Ihre bildnerisch-filmische Arbeit wählte eine Jury aus insgesamt 110 Entwürfen von Künstlerinnen und Künstlern aus ganz Deutschland aus. Vor reichlich einem Jahr hatte das Bezirksamt mit einem Wettbewerb zur Neugestaltung und zum Neudenken von Thälmann aufgerufen. Nun steht mit der studierten Buchgestalterin Kuntzsch eine Gewinnerin fest, deren Metier das Filmische ist. 

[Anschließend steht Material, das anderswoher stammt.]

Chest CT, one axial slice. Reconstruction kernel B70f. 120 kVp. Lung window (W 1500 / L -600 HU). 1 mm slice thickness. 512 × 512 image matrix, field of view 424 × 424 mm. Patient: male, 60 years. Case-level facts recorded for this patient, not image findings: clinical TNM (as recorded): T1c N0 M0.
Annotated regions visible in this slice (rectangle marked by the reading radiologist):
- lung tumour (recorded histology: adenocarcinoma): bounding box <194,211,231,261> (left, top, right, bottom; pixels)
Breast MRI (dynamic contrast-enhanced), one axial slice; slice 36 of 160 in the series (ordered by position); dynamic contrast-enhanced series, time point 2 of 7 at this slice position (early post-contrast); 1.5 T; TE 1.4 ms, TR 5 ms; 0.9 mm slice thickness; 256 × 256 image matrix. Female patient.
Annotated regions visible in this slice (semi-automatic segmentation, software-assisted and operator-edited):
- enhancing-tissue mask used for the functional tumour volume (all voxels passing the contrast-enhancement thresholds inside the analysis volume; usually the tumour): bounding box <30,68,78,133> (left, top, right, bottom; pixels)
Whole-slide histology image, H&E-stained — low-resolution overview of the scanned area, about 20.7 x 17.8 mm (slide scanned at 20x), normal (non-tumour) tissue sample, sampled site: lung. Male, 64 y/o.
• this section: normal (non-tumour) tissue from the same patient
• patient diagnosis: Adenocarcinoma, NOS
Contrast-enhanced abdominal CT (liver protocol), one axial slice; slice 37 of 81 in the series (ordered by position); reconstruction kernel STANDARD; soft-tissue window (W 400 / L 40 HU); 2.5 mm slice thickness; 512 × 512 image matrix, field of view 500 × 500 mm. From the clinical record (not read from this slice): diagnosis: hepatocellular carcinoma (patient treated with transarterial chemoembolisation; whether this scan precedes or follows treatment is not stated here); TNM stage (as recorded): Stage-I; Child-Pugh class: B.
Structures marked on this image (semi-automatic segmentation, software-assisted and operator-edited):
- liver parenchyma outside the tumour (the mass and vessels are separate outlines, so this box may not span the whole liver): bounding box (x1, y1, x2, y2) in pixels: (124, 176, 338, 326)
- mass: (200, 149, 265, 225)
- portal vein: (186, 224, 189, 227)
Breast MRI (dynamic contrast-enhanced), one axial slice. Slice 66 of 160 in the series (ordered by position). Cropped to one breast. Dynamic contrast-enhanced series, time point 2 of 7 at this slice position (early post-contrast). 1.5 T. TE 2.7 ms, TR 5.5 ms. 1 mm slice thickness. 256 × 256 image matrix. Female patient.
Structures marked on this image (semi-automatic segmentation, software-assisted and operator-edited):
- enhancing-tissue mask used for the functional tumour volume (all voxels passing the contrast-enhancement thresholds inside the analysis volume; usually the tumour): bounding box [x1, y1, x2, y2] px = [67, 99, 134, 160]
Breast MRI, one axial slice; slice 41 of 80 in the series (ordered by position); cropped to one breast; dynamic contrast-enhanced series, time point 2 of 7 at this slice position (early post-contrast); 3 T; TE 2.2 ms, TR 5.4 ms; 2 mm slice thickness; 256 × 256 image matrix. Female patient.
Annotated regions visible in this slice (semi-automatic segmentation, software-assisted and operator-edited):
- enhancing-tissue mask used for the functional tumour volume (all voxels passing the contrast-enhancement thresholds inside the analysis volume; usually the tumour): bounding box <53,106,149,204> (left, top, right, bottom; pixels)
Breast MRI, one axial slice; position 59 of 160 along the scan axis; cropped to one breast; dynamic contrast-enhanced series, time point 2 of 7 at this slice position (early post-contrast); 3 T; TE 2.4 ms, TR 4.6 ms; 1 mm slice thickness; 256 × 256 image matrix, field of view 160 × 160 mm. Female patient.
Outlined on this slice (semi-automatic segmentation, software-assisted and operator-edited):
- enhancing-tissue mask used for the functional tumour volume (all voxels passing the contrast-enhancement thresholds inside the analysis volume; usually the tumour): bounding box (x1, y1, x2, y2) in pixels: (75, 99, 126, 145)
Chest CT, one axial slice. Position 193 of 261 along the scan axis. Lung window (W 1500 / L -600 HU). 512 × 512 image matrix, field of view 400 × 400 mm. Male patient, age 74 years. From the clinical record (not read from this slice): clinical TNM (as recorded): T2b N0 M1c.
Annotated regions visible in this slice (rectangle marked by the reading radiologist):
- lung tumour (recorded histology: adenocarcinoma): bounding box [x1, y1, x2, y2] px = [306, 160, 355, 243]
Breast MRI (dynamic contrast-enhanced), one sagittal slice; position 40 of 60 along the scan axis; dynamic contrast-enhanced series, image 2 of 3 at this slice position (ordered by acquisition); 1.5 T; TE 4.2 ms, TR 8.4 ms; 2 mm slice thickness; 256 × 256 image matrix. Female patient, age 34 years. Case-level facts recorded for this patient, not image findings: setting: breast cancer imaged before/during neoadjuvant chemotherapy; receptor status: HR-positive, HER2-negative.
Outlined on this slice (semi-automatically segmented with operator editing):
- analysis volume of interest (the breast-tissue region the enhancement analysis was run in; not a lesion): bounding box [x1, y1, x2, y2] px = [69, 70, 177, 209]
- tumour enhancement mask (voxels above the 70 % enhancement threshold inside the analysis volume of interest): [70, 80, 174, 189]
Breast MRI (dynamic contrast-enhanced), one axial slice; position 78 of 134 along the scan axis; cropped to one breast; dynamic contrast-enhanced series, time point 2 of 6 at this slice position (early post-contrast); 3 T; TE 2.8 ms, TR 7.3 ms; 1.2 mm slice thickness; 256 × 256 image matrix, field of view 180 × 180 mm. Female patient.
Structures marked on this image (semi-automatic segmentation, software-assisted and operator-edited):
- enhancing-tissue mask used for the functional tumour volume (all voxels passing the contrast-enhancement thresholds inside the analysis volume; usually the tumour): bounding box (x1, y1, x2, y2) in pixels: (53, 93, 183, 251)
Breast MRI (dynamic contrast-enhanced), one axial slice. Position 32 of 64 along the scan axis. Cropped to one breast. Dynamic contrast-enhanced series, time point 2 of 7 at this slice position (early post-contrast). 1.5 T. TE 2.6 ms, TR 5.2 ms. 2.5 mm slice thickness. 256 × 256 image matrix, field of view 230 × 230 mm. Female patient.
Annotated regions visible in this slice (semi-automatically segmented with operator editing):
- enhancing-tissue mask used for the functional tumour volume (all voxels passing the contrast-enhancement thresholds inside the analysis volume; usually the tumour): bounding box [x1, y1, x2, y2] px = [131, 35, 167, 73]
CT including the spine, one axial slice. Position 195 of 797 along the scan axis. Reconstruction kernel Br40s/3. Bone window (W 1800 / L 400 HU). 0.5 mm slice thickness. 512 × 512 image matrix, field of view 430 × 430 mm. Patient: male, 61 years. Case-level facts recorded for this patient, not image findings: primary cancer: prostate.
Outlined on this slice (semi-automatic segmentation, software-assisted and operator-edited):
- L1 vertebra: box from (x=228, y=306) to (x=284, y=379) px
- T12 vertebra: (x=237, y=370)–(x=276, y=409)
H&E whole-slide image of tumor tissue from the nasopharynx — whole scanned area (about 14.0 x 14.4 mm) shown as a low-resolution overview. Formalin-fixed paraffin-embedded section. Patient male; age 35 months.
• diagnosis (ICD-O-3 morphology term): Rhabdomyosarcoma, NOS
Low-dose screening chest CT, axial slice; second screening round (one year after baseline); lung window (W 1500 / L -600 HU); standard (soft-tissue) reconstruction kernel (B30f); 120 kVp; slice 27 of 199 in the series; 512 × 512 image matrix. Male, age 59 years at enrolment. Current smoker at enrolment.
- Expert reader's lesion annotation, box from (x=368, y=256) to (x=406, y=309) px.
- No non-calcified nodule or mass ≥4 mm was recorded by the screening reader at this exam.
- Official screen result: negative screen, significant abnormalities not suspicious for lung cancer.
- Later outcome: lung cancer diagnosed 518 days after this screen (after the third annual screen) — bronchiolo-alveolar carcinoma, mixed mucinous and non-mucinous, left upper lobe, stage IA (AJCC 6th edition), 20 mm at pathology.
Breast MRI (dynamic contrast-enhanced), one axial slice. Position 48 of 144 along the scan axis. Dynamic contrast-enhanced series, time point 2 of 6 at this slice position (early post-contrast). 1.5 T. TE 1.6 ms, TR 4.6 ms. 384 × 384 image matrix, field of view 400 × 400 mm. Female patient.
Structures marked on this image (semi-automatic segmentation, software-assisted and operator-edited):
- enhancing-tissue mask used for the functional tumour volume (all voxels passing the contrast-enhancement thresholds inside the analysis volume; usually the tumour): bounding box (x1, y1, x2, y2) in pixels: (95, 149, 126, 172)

„Vom Sockel denken“ - die Jury bezeichnet die Thälmann-Arbeit Kuntzschs als „überzeugende Beispiele einer filmischen Annäherung an die Themen, die das Denkmal evozieren.“ Die Bandbreite der Filmbeiträge skizziert die historischen Markierungen. Neben dem umstrittenen Abriss des Gasometers und alternativen Nutzungsformen erzählen die Collagen u.a. auch die historische Person Ernst Thälmann, seine Rolle als Kulturfigur in der DDR. Die Jury weiter: „Der individuell-assoziative und alltagsgeschichtliche Zugang zu den Themen überzeugt formal und inhaltlich.“

„Kopf. Faust. Fahne“ – die Inschrift auf dem roten Sockel ist zugleich ein Titel eines der Filme. So schlagen die Worte einen Bogen zu den Bildern. Einer der zehn Filmessays soll in Zusammenarbeit mit AnwohnerInnen und NutzerInnen des Thälmannparks entstehen. Bis Ende 2021 soll der Thälmannplatz umgestaltet sein. Die Filme sind dann zusätzlich in Kinos der Umgebung und auf DVD zu sehen.

Die Kosten von 180.000 Euro für den neuen Platz am Thälmann-Denkmal übernimmt der Berliner Senat. Vorab zu sehen sein werden auch alle Entwürfe des Wettbewerbs. Dafür kündigte das Bezirksamt eine Ausstellung noch in diesem Jahr an.